Lee looked into the matter. She found that there was one escalator in Casper—and that the escalator, it seemed, was the only one in the state. Lee's reporting was later amended: it turns out that there were, in fact, two escalators in Casper—and therefore in the state of Wyoming—in 2008. (Actually, technically, there were four: two sets of escalators, each with an ascending and descending set of stairs.) Both were located in banks. One was set in the city's First National Bank building, and the other in the Hilltop National Bank.
Here is Lee, escalating with abandon:
So, yes: In 2008, Wyoming had two-and-depending-on-how-you-count-four escalators, in the entire state. Which works out, using 2012 state population statistics, to 0.000003467 escalators per capita. Not a high number, but hey, per the Governor's office itself, "it is widely assumed that there are no escalators in Wyoming." So, take that.
A lot can change in five years, though. And since the two-escalators stat is getting some attention now that Wyoming is back in the national news, I decided to embark on a very important fact-finding mission when it comes to the technological infrastructure of the great state of Wyoming. How many escalators, I wanted to know, are in the state right now—in 2013?
Best I can tell ... two. Yep, still two.
I asked a spokesman for the Wyoming governor's office whether any escalators might have been constructed in the state since 2008; he wasn't sure, but thought the newly-constructed airport in Jackson Hole might be a contender. The airport is single-level, though, it turns out—no escalators necessary.
And there seems to be no escalator elsewhere in Jackson, either. "I'm not aware of any," said Andy Heffron of the city's Chamber of Commerce. "I don't even think the hospital has an escalator," another Chamber representative said. It's "just stairs and elevators, that kind of thing."
But maybe the city of Sheridan has one? "I'm not aware of any escalators in the city," Sue Goodman in the City Planning Office told me. "Just elevators."
But what about Cheyenne, the state's capital and its most populous city? No again. "We haven't had one for quite a long while, as a matter of fact," Dick Mason, in the city's Building Office, explained. There used to be an escalator in an old J.C. Penney building, he said ... but the escalator was demolished along with the building itself. (Fellow former escalator-havers of Wyoming include Pink Garter Plaza, a mall-style complex in Jackson, and the Casper/Natrona County International Airport.) Today, for the most part, if you need to get up a level and can't or don't want to use stairs, elevators are the way to go.
And that makes sense. Escalators may be magical machines, the stuff of literature and comedy and epic, epic poetry; they are also, often, less practical than their fellow vertical people-movers. "There are code issues involved with escalators, which make them somewhat less popular," Mason noted. "The code does not want openings between adjacent floors that are unprotected." Say there's a fire: stairways offer people enclosed ways to escape buildings, while escalators generally don't. If you're an engineer thinking about the best ways to move people between floors, escalators often lose the contest. Plus, escalators tend to be more expensive to install and maintain than their counterparts.

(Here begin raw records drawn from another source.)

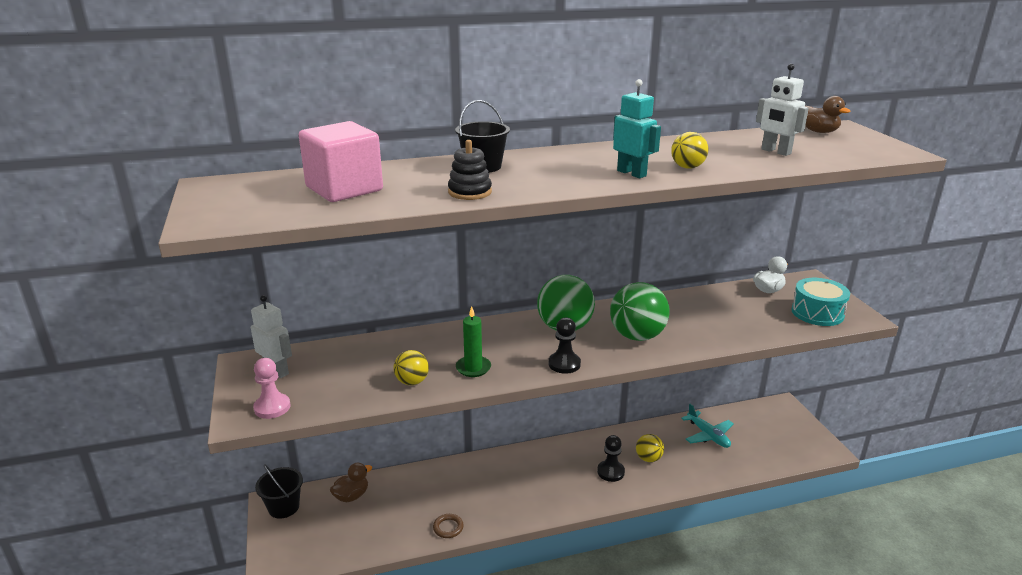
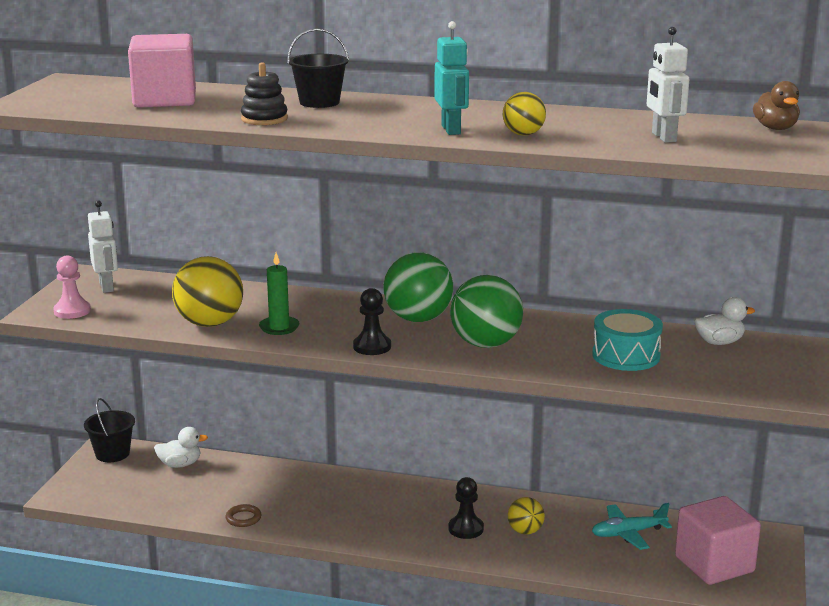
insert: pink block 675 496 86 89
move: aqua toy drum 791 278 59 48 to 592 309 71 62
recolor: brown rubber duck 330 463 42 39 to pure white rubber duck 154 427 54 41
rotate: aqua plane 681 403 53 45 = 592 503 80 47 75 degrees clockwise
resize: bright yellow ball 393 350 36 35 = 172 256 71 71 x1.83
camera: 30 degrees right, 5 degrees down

Whereas "elevators," Mason said, "are pretty much foolproof."
The dearth of escalators in Wyoming could also have to do with the particularities of the state's buildings themselves. "I think a lot of it has to do with some of the buildings being older," Sue Goodman said—and older buildings with multiple stories tend to rely on stairways and elevators for their inter-floor transport. Two of the most common settings for escalators are malls and larger airports, and places like Sheridan have neither: their stores tend to be standalone structures. Plus, "in the Great Out West, I think land is probably cheaper," Goodman said. So rather than build up, "we spread out."